(Beginning of DATASET ENTRIES)
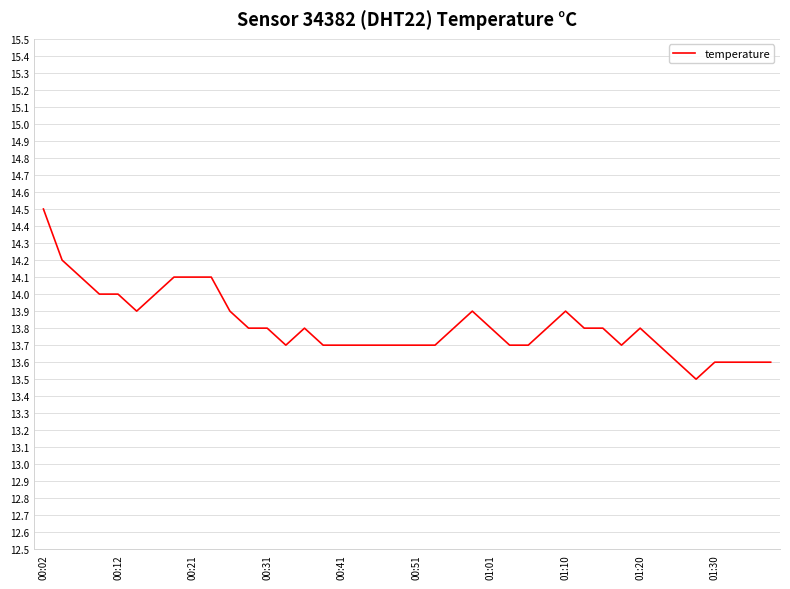

What is the maximum value shown in the chart?

14.5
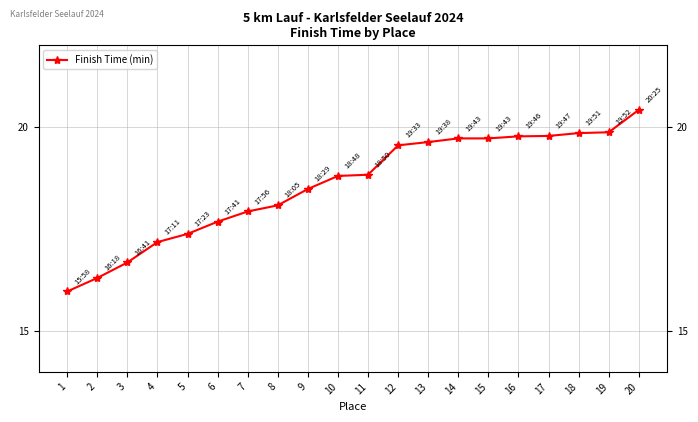

What is the value of the 20th point from the left?

20.4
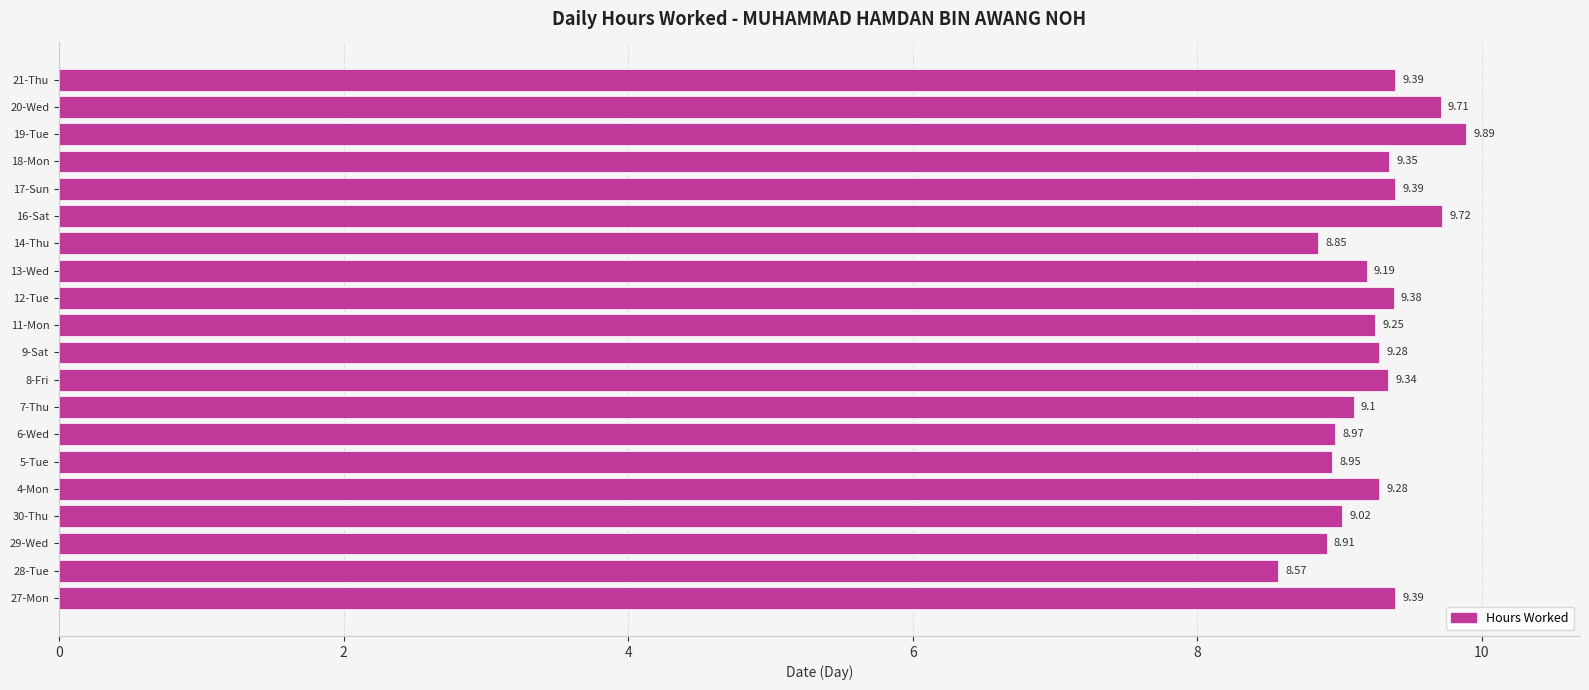

What is the difference between the maximum and minimum values?

1.3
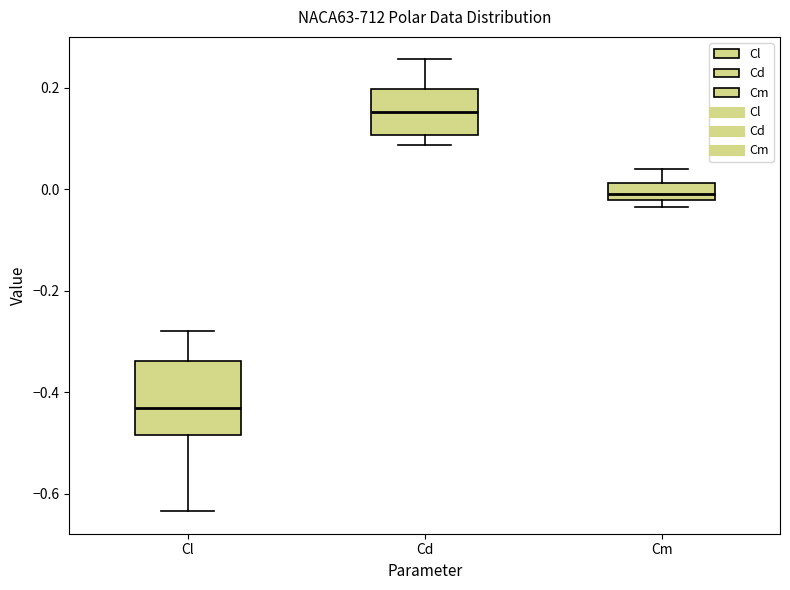

Which box has the lowest median line?

Cl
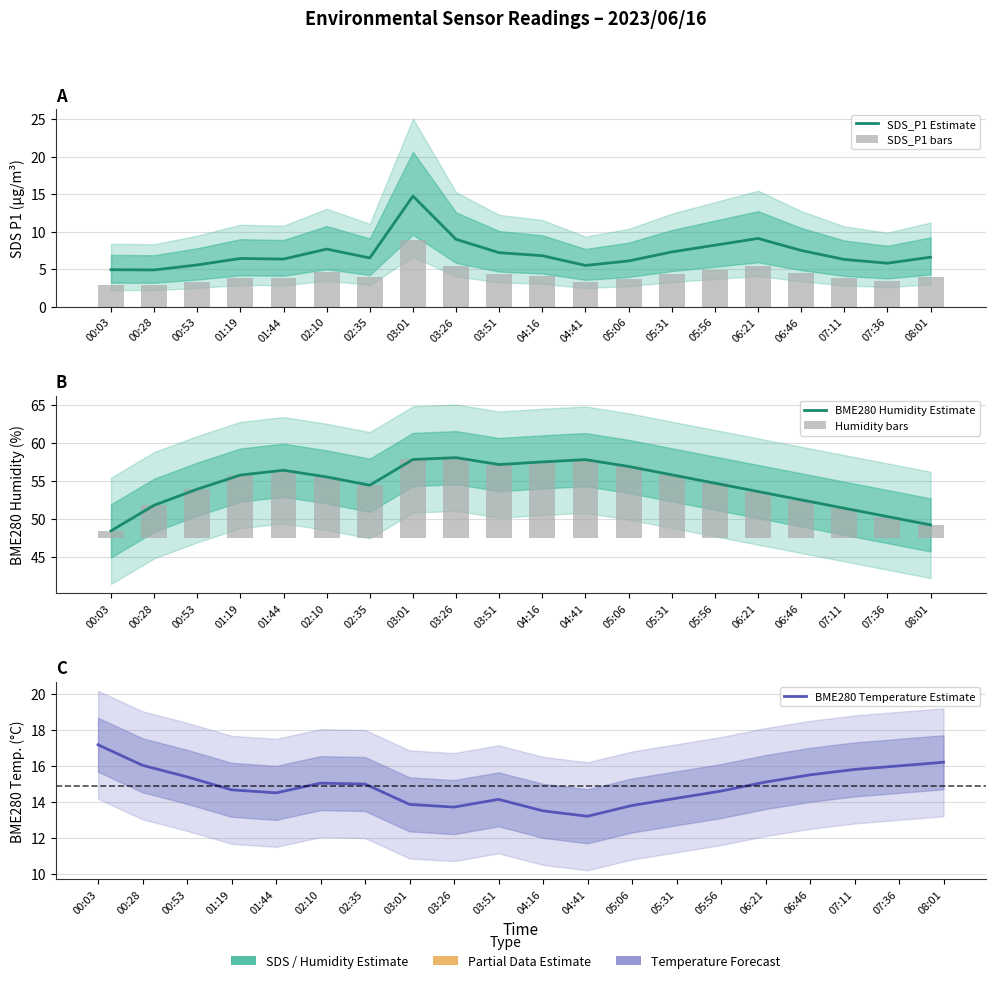

Are the bars horizontal?

No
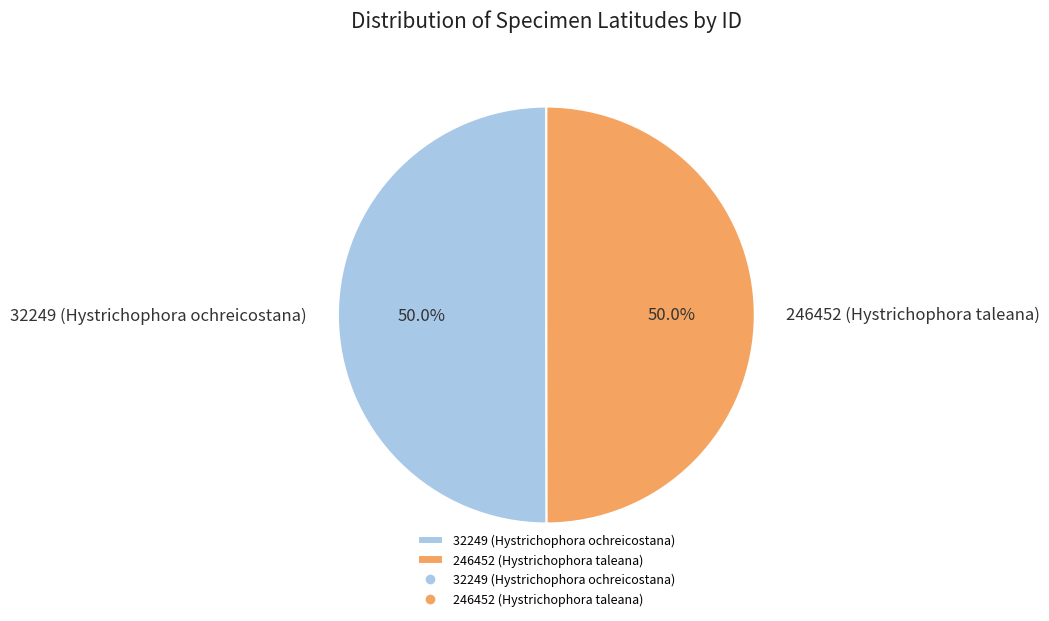

How many slices are in this pie chart?

2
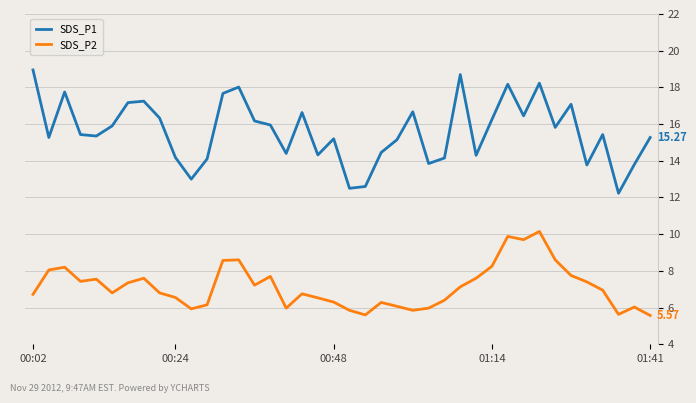

Which series has the largest total across all categories?

SDS_P1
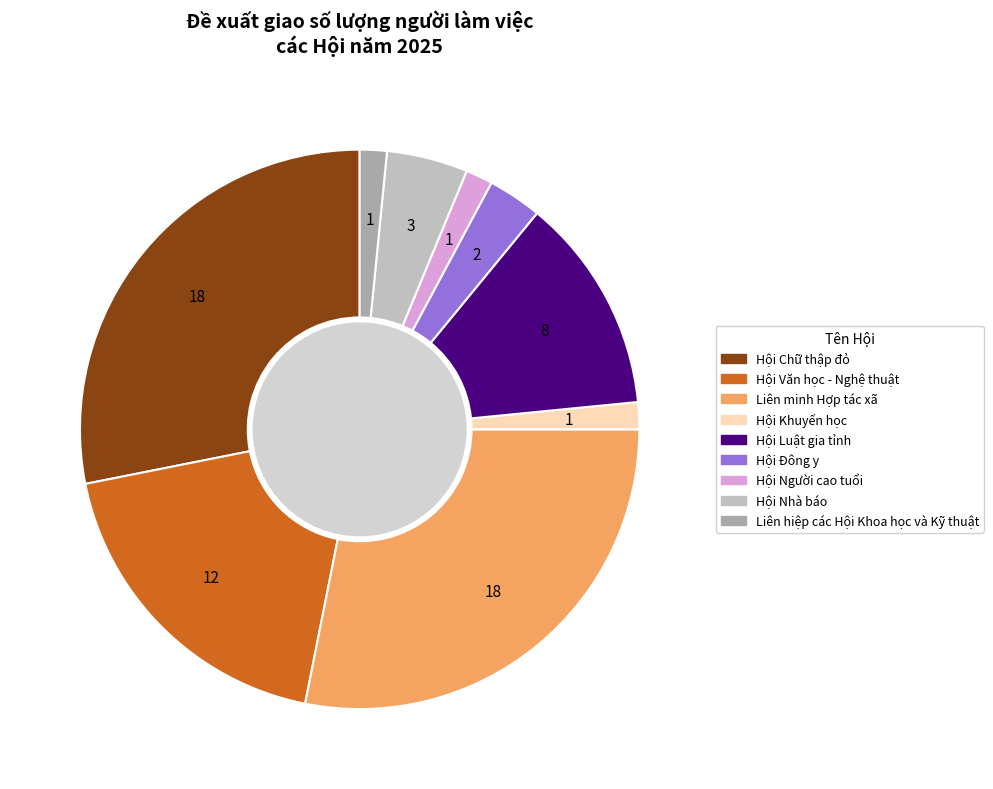

Is there any slice that represents more than half of the pie?

No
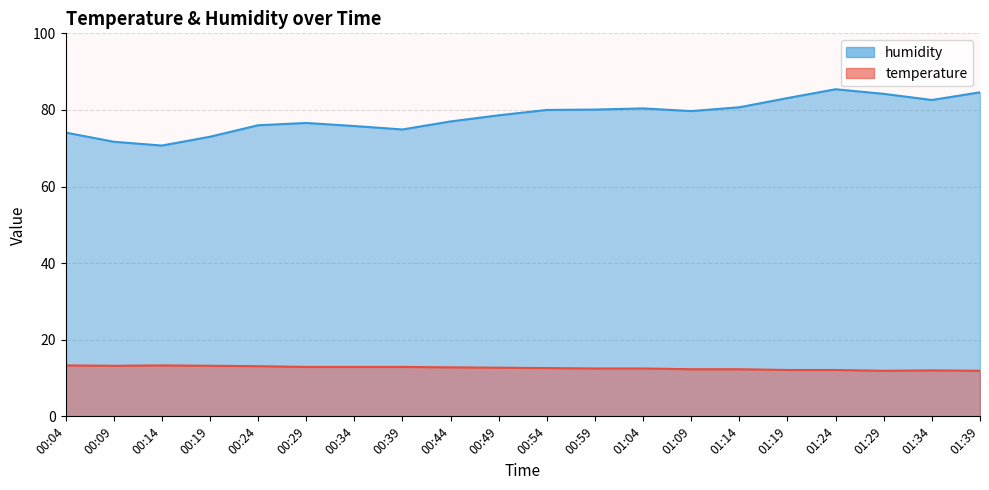

What is the label of the 10th point from the right?

00:54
(End of DATASET ENTRIES)
PROMPT:
Render all the entries above as a JSON list of strings, one string per line, with blank lines dropped. Leave the pictures out.

RESPONSE AREA:
[
  "What is the maximum value shown in the chart?",
  "14.5",
  "What is the value of the 20th point from the left?",
  "20.4",
  "What is the difference between the maximum and minimum values?",
  "1.3",
  "Which box has the lowest median line?",
  "Cl",
  "Are the bars horizontal?",
  "No",
  "How many slices are in this pie chart?",
  "2",
  "Which series has the largest total across all categories?",
  "SDS_P1",
  "Is there any slice that represents more than half of the pie?",
  "No",
  "What is the label of the 10th point from the right?",
  "00:54"
]